> Collected data:
━━━━━━━━━━━━━━━━━━━━

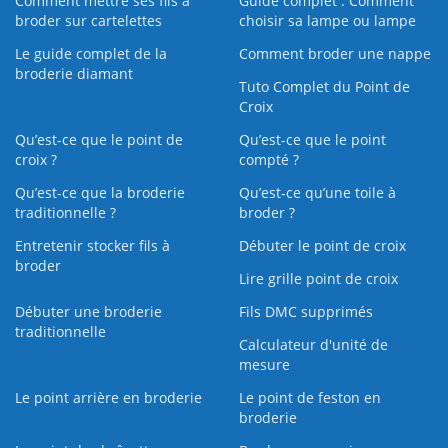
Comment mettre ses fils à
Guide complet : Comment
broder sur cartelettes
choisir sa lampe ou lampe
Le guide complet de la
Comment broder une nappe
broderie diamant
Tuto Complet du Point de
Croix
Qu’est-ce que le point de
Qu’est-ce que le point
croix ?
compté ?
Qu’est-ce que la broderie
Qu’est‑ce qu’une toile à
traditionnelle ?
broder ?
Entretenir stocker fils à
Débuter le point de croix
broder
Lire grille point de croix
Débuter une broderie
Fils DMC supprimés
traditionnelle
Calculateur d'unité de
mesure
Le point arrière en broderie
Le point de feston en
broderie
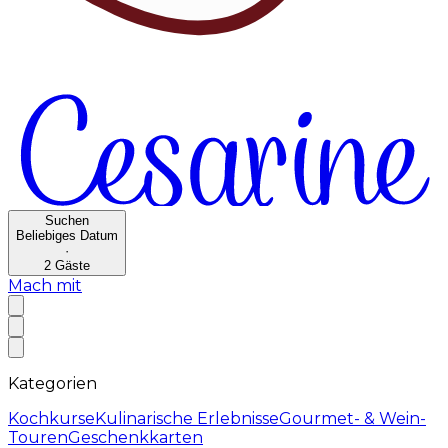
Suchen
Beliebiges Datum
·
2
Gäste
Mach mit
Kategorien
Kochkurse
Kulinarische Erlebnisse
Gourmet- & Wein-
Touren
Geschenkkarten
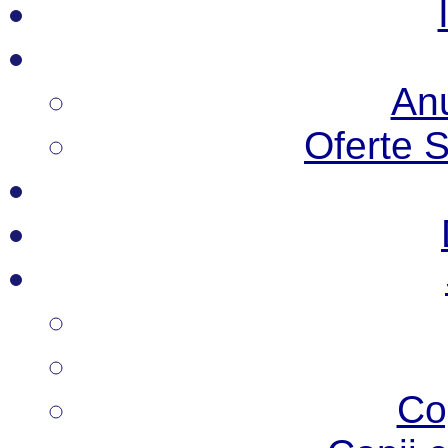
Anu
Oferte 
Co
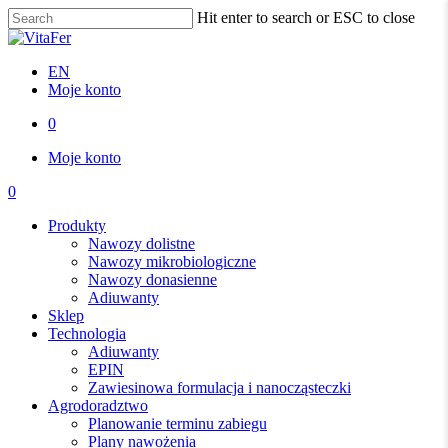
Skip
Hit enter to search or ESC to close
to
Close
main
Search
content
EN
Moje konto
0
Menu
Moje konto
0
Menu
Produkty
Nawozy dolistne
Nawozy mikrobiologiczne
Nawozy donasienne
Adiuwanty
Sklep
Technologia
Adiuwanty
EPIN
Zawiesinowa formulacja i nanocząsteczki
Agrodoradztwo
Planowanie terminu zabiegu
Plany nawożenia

━━━━━━━━━━━━━━━━━━━━

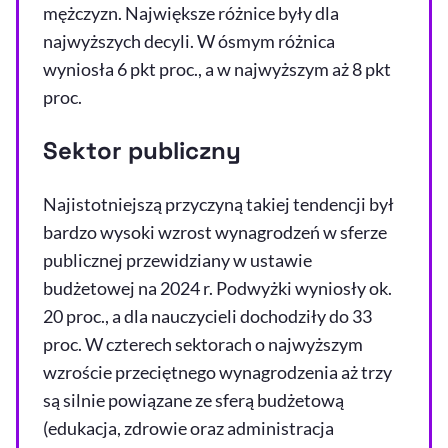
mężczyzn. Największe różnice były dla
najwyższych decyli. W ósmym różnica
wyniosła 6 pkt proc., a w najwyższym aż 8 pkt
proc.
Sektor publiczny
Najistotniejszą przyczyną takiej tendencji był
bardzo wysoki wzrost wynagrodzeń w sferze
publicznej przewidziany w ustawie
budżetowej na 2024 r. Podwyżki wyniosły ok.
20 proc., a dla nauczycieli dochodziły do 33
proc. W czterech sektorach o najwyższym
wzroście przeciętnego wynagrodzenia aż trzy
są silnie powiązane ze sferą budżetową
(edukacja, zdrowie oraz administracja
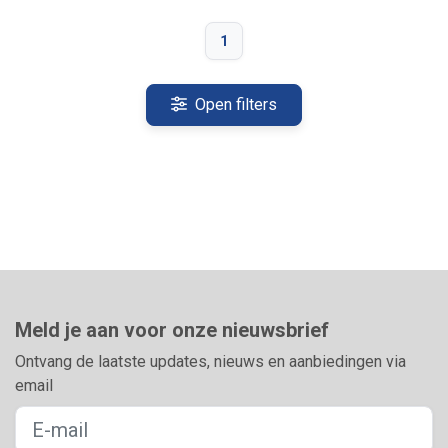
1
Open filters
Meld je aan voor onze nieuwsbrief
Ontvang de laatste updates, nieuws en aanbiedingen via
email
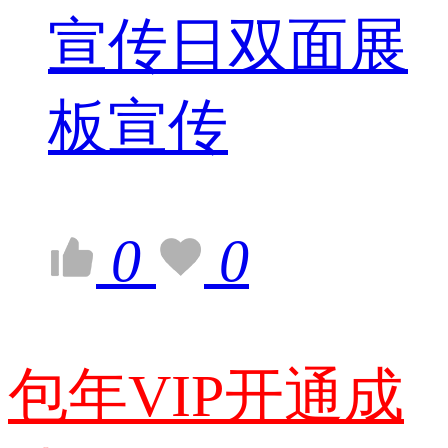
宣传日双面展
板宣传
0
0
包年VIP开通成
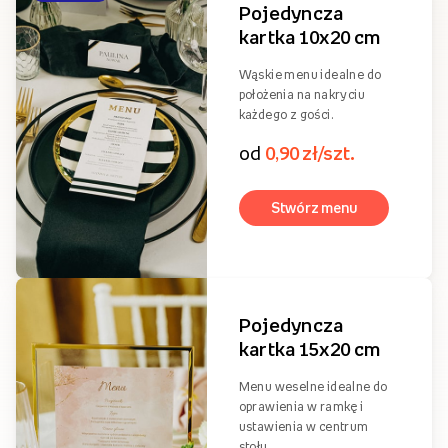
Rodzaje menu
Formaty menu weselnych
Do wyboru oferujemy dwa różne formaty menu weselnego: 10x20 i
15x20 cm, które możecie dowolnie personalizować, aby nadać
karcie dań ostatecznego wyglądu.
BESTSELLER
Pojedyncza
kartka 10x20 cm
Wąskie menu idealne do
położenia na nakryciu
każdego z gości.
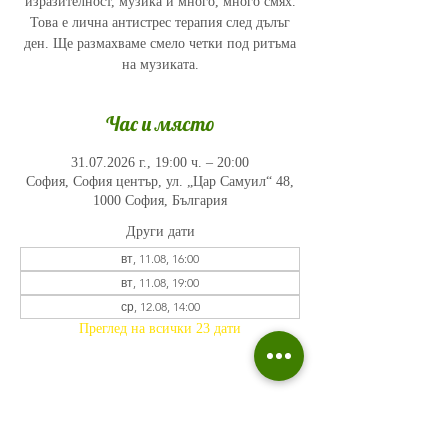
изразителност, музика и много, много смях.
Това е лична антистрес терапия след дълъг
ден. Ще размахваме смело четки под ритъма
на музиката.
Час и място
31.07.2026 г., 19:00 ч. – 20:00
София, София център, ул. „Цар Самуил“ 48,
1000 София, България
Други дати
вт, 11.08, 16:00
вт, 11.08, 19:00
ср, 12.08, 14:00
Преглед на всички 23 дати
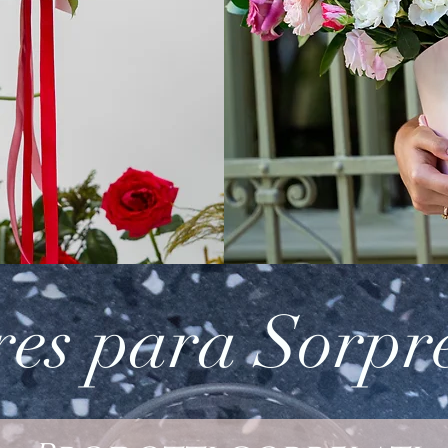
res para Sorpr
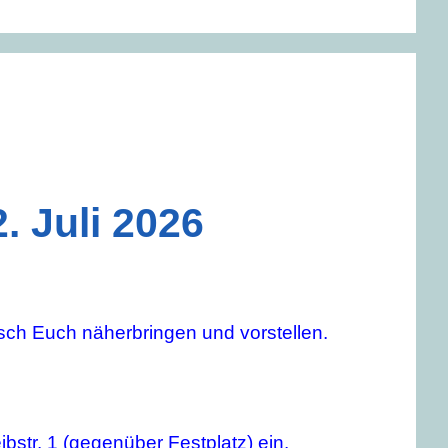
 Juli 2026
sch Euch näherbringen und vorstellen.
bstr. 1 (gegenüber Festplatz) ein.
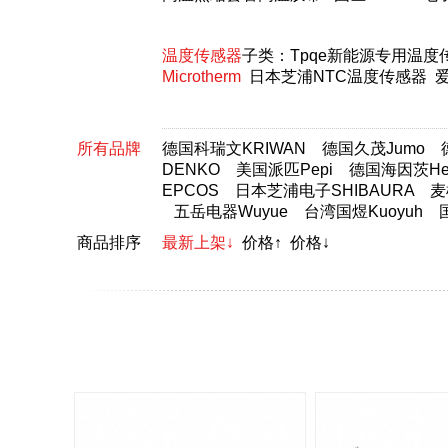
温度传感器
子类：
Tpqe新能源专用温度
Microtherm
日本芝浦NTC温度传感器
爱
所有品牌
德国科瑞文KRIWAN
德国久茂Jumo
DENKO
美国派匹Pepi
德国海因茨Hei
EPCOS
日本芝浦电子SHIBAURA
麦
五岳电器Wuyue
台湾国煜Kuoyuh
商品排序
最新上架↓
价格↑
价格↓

━━━━━━━━━━━━━━━━━━━━

> ASSIGNMENT:
With the line holding "Comment mettre ses fils à" as the first and the line holding "Qu’est‑ce qu’une toile à" as the last, set down that range of the entries above exactly, and nothing else.

> FINAL ANSWER:
Comment mettre ses fils à
Guide complet : Comment
broder sur cartelettes
choisir sa lampe ou lampe
Le guide complet de la
Comment broder une nappe
broderie diamant
Tuto Complet du Point de
Croix
Qu’est-ce que le point de
Qu’est-ce que le point
croix ?
compté ?
Qu’est-ce que la broderie
Qu’est‑ce qu’une toile à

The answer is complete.